Does 'ALL-NEW MARVEL' Mean a Marvel REBOOT?

All- New Marvel
Credit: DC Comics

Put aside, for a second, the mentions of “Battleworld Forged” and “Universes Destroyed;” we’ll come back to them soon enough. The most interesting part of Thursday’s Secret Wars trailer from Marvel comes at the very end, when the words “All New” appear above the Marvel logo. “All-New Marvel?”

The idea of a reboot for the Marvel Universe is something that’s been floating around for years, especially after DC did it for a second (full) time with 2011’s New 52 — a move that was outstandingly successful for the publisher despite fan complaints about the loss of long-standing continuity. Instead of following DC’s lead, however, Marvel’s response has been to relaunch and refine its offerings with the Marvel Now!, All-New Marvel Now! and Avengers Now! campaigns. But what if that was going to change? After all, doesn’t “All-New Marvel” sound like it’s a chance to start over?

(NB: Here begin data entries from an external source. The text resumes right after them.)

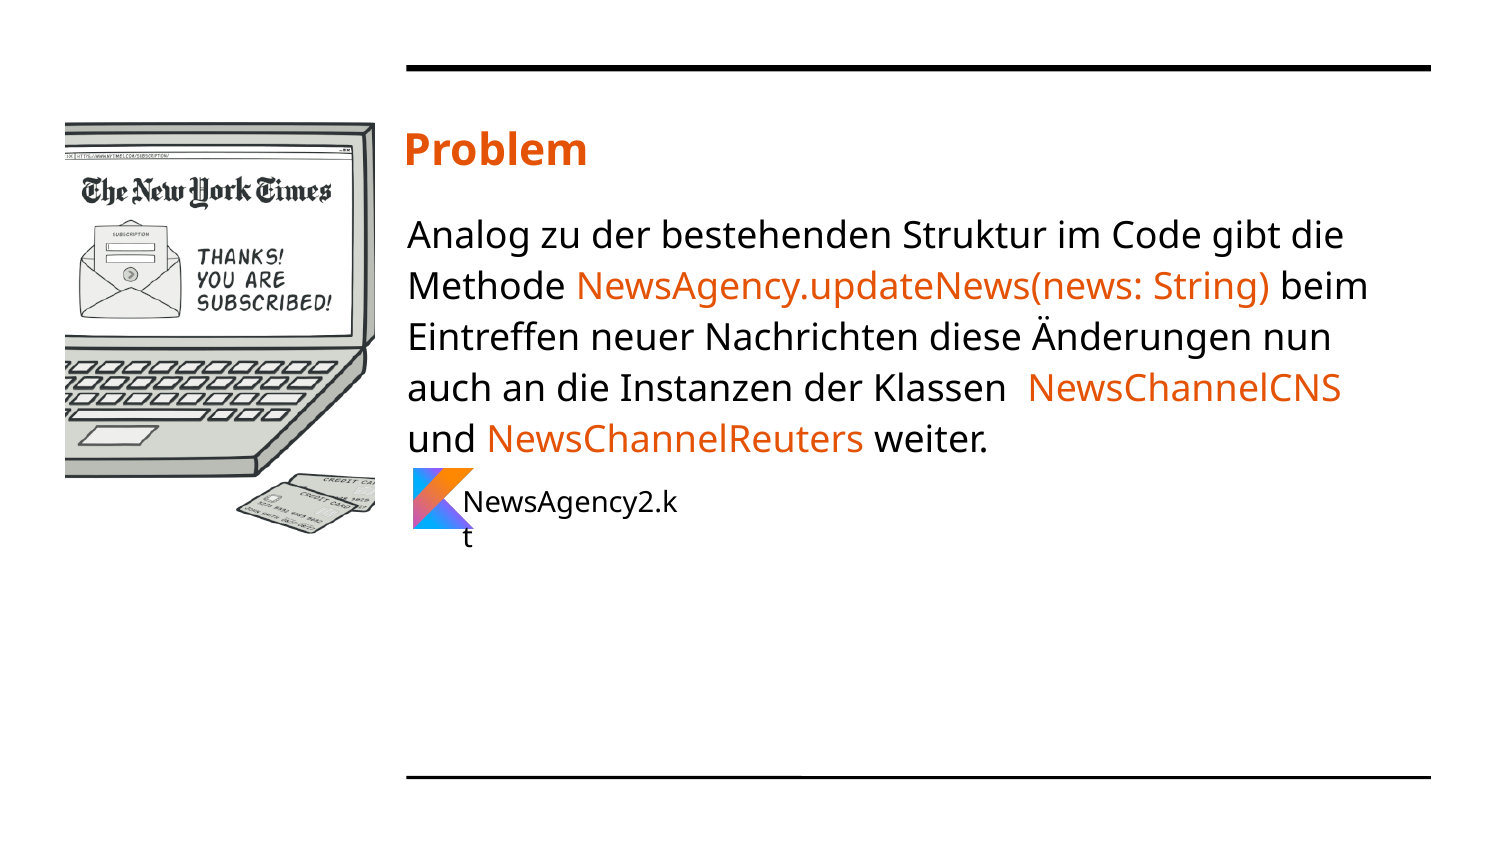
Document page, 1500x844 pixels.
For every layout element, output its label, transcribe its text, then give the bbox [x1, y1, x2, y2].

picture [65, 67, 375, 548]
picture [403, 468, 447, 529]
subtitle Analog zu der bestehenden Struktur im Code gibt die Methode NewsAgency.updateNews(news: String) beim Eintreffen neuer Nachrichten diese Änderungen nun auch an die Instanzen der Klassen NewsChannelCNS und NewsChannelReuters weiter. [392, 193, 1431, 735]
text_box NewsAgency2.kt [447, 468, 700, 604]
title Problem [389, 103, 1428, 194]
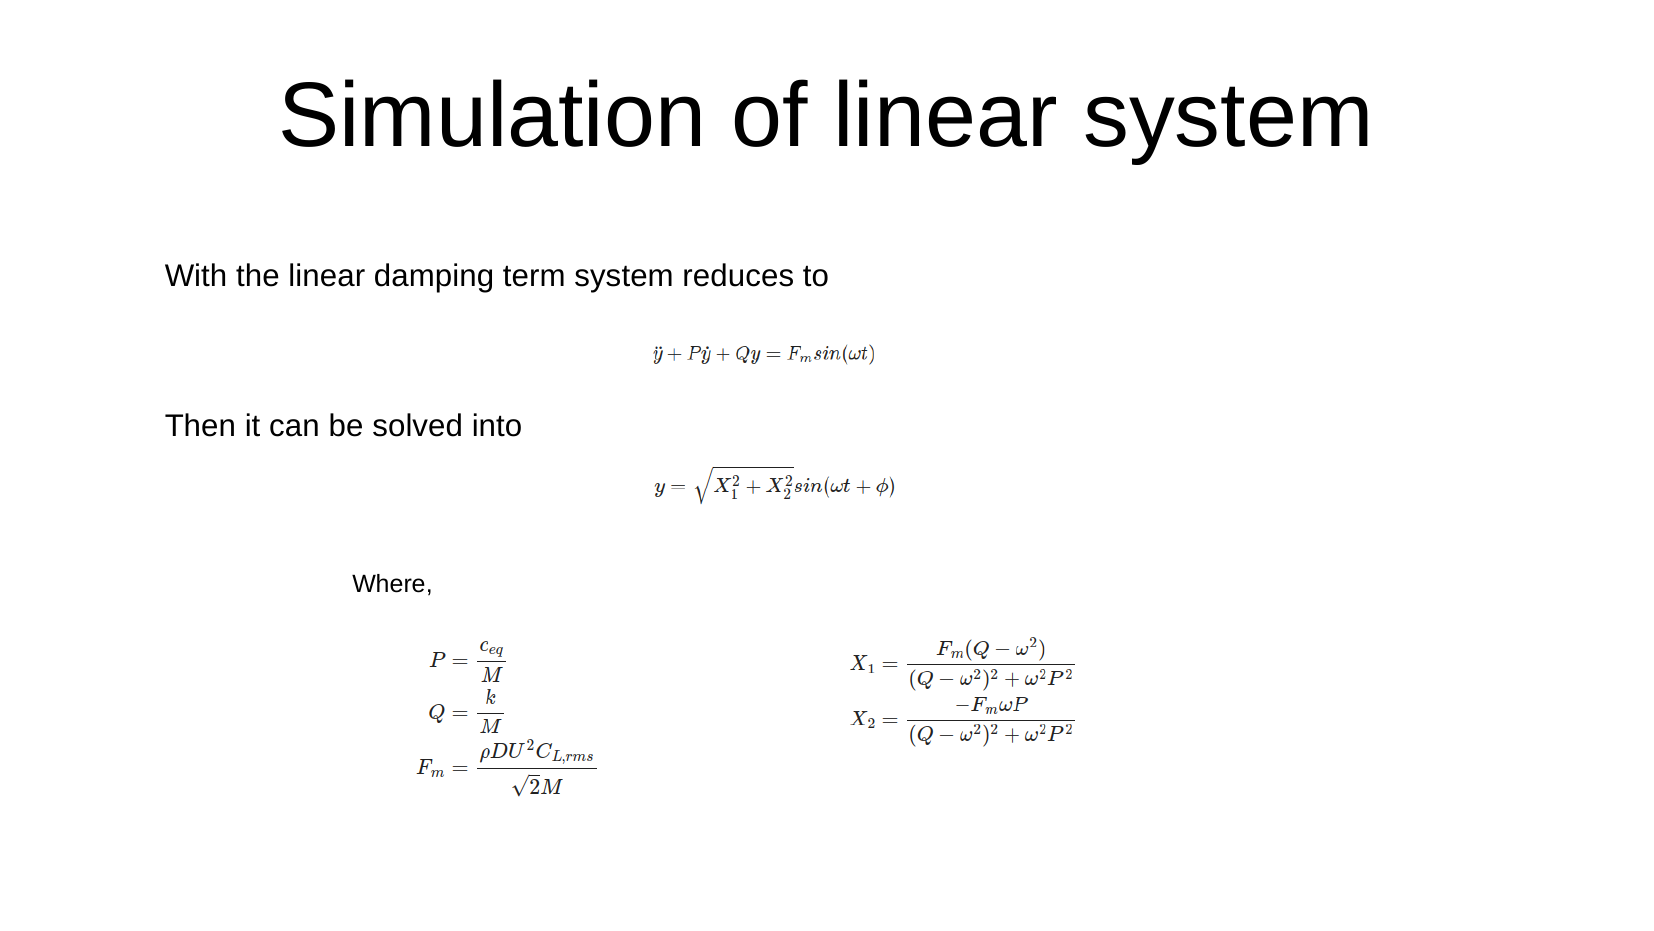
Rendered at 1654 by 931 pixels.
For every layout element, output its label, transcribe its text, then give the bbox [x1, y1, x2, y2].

When a Marvel Universe reboot has been mooted in the past, it’s often met with a response somewhere along the lines of “That’s not what Marvel does; that’s DC’s thing.” To be fair, that’s historically been true, but there’s no denying that the recent direction of certain Marvel titles — specifically Jonathan Hickman’s Avengers and New Avengers — is veering close to the traditional DC trope of Crises on Infinite Earths. Hell, the Alex Ross cover to Secret Wars #1 is pretty much a tribute to the George Perez cover for the first Crisis on Infinite Earths issue back in 1985. (That series ended, you’ll remember, with DC’s first universe-wide reboot. Food for thought, perhaps?)

There are plenty of tempting reasons for Marvel to consider a line-wide reboot, of course. Putting aside the attractive possibility of even more #1s (We’ve seen, after all, that Marvel will happily go that route without any reboot necessary), there’s the chance to create one continuity that spans everything Marvel, outside of the already-in-progress movies, from the comic books to the animated series and the various merchandise and the whatever else you can think of. Instead of having to explain why Iron Man in the comics doesn’t look like Iron Man in the cartoons or Iron Man in the Slurpee cup, rebooting offers the possibility to get everything in the same place and offer newcomers a chance to get on board on the ground floor. That part, at least, worked for DC when they tried it, and Marvel’s brand penetration is far greater than DC’s at this point.

And yet… and yet… One of Marvel’s things is that everything is in continuity (Well, almost everything; I think we’ve all agreed never to speak of Team America ever again). Even when it makes no sense — we can all agree that the Nick Fury Jr. thing was needlessly convoluted, right? — everything counts. It’s a gift to long-term fans, and also a way to drive back-catalog material sales; this stuff still “matters.” Rebooting the universe might simplify everything, but it also means a loss of decades of history and, arguably, decades of reprint material.

Marvel's SECRET WARS Battleworld Revealed  Teaser Trailer
Marvel's SECRET WARS Battleworld Revealed Teaser Trailer
Credit: Marvel Comics

What if there was a way for Marvel to have its cake and eat it, though? What if Marvel was able to start all over, redefine its universe and prevent wiping away its entire history to date? Ladies and gentlemen, I give you… Battleworld. (I told you we’d get back to that eventually.)

For those who remember the original Secret Wars series, you’ll remember that the first Battleworld was a patchwork planet made up of bits and pieces of other planets. The trailer for the new Secret Wars at least heavily hints that the new Battleworld is made up of parallel Earths relating to all the teasers released over the last few weeks, and the mention of “Universes Destroyed” in the trailer leads me to wonder: what if the new Battleworld is Marvel’s Earth from now on?

I know, I know; that sounds like a ridiculous theory, but think about it. If all of the various Marvel Earths get smushed together as the result of Incursion-related shenanigans, it offers the publisher the chance to easily reset continuity to wherever it wants, without undoing any of the stories fans have already read. Spider-Man is married again? No problem, the Spider-Man on this planet comes from a world where Mary Jane didn’t make a deal with Mephisto! Wolverine’s alive again? It’s the Wolverine from a world where he didn’t die!

Sure, you’ll have duplicate versions of characters, but you’ve got all of Secret Wars to kill them off in fan-friendly mash-ups. Hell, that even gives this new Secret Wars more of a reason to exist than the first; instead of fighting because some mysterious godlike force demands it, now all the characters can be fighting for their very survival.

I’m not saying that this is definitely the direction that Secret Wars will take — outside of the teasers and today’s trailer, I know absolutely nothing about the project for sure, just like you, dear reader. But there’s something about the way that the trailer makes it clear that Battleworld is made up of different continuities that sticks in my brain and makes me think, there really is a way for Marvel to realign its continuity and essentially reboot the entire line without invalidating what went before. Isn’t that the best of all possible worlds?